How I created this website using Gitlab pipelines and Gitlab pages
Firstly I needed a simple site generator so I went over to Jekyll found here: Official site.
After running through the installation and local setup of the Ruby dependancies and tested commands that needed to be called, I started with the pipline.
- Created a Gitlab project and repository.
- Cloned the repository to my development machine
- Created the CI yml file that runs the builds.
- Commited and pushed to start the build.
- Setup the dns for the website
- Setup SSL for the website
Steps 1. => 2. are very well documented and I think should not be discussed.
This is the file that controls the build tasks and manages the artifcats that are created. The section to take note is:
script: - mkdir .public - docker run --rm --volume="$PWD:/srv/jekyll" jekyll/jekyll:3.8.5 jekyll build - cp -r ./_site/* .public - mv .public public
In the above section, the script tag is the section that will execute the work on the ‘runner’ which is the machine connected to Gitlab that does the actual work.
NOTE: I run the build in a Docker container, this is to remove the need to have anything installed on the runner.
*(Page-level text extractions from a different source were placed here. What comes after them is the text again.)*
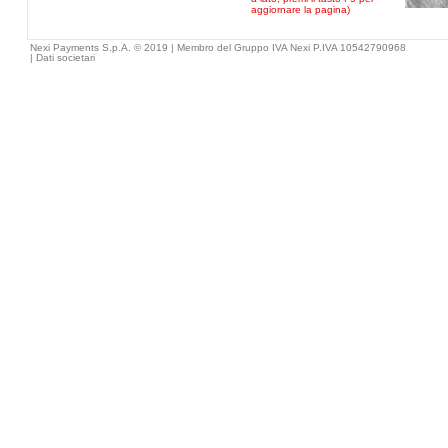
aggiornare la pagina)
Nexi Payments S.p.A. © 2019 | Membro del Gruppo IVA Nexi P.IVA 10542790968
|
Dati societari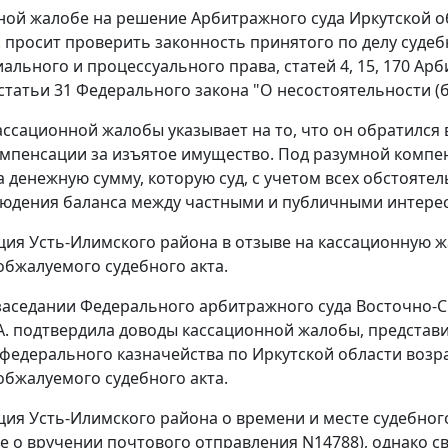
ной жалобе на решение Арбитражного суда Иркутской обл
П. просит проверить законность принятого по делу суде
ального и процессуального права,
статей 4
,
15
,
170
Арби
статьи 31
Федерального закона "О несостоятельности (б
ассационной жалобы указывает на то, что он обратился 
мпенсации за изъятое имущество. Под разумной компе
а денежную сумму, которую суд, с учетом всех обстоятел
людения баланса между частными и публичными интере
ия Усть-Илимского района в отзыве на кассационную жа
обжалуемого судебного акта.
заседании Федерального арбитражного суда Восточно-Сиб
А. подтвердила доводы кассационной жалобы, представ
федерального казначейства по Иркутской области возр
обжалуемого судебного акта.
ия Усть-Илимского района о времени и месте судебно
е о вручении почтового отправления N14788), однако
Once the build has been completed I copy the output to a public folder and then attach the files as an artefact like so:
artifacts: paths: - public
That allows the files to be accessable to Gitlab to use for the pages feature.
Step 4. is a standard development requirement and will be explained more in detail with some tools and guidlines at a later time.
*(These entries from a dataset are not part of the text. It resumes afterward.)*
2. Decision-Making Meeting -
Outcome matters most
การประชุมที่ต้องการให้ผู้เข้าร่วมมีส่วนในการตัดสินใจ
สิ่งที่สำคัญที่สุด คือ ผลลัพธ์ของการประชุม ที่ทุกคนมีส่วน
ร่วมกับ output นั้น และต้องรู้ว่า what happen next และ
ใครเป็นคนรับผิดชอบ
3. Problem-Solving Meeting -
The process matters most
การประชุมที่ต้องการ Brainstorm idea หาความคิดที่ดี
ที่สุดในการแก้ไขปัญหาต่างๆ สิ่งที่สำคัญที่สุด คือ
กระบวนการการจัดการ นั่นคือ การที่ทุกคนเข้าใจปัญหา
If you have a third party provider for your dns services the log on to the respective backend service portal and update the dns are per the documented IP addresses for the A record and add the txt record to allow the verfication of ownership to succeed.
192.0.2.1 is the primary IP address that GitLab is listening to and 192.0.2.2 and 2001::2 are the secondary IPs where the GitLab Pages daemon listens on. If you don’t have IPv6, you can omit the IPv6 address.
For more inforation read: Gitlab Pages Admin
Finally one of the easiest ways to get a free ssl certificate for a site is to use letsencrypt.
Based on the documentation found here: Certbot Manual, after installing cerbot you can follow the following:
sudo certbot certonly --standalone --preferred-challenges http -d example.com
When running the command, you will be prompted to enter an email address and agree to the terms of service. After doing so, you should see a message telling you the process was successful and where your certificates are stored:
Output IMPORTANT NOTES: - Congratulations! Your certificate and chain have been saved at /etc/letsencrypt/live/example.com/fullchain.pem. Your cert will expire on 2017-10-23. To obtain a new or tweaked version of this certificate in the future, simply run certbot again with the "certonly" option. To non-interactively renew *all* of your certificates, run "certbot renew" - Your account credentials have been saved in your Certbot configuration directory at /etc/letsencrypt. You should make a secure backup of this folder now. This configuration directory will also contain certificates and private keys obtained by Certbot so making regular backups of this folder is ideal. - If you like Certbot, please consider supporting our work by: Donating to ISRG / Let's Encrypt: https://letsencrypt.org/donate Donating to EFF: https://eff.org/donate-le
Now that you know where the certs are echo them out copy the values for the respective values and add them to gitlab.com for your domain.